Work instructions: Select all lines in the records that include "left".

Records shown:
+ + + + + + +

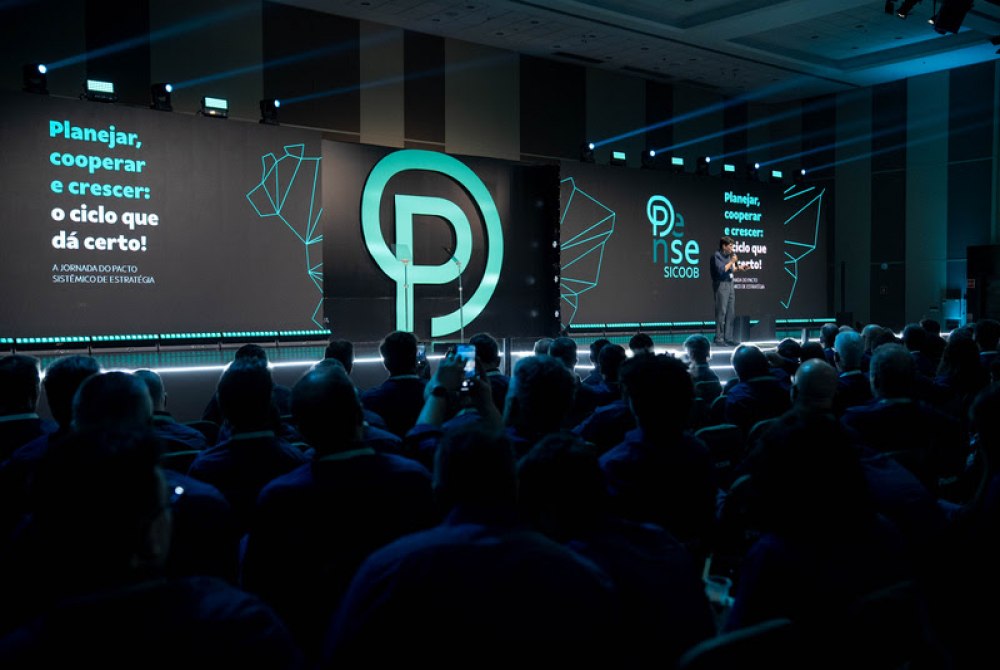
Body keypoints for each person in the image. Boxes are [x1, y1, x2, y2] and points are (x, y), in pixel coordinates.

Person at [710, 236, 739, 346]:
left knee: (730, 312)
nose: (732, 248)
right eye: (730, 246)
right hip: (721, 284)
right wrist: (731, 261)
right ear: (724, 246)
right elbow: (721, 270)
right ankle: (719, 338)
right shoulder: (716, 256)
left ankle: (728, 338)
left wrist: (740, 268)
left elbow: (730, 270)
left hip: (730, 284)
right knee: (721, 312)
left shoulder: (728, 256)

+ + + + + + +

Result of this exercise:
left knee: (730, 312)
left ankle: (728, 338)
left wrist: (740, 268)
left elbow: (730, 270)
left hip: (730, 284)
left shoulder: (728, 256)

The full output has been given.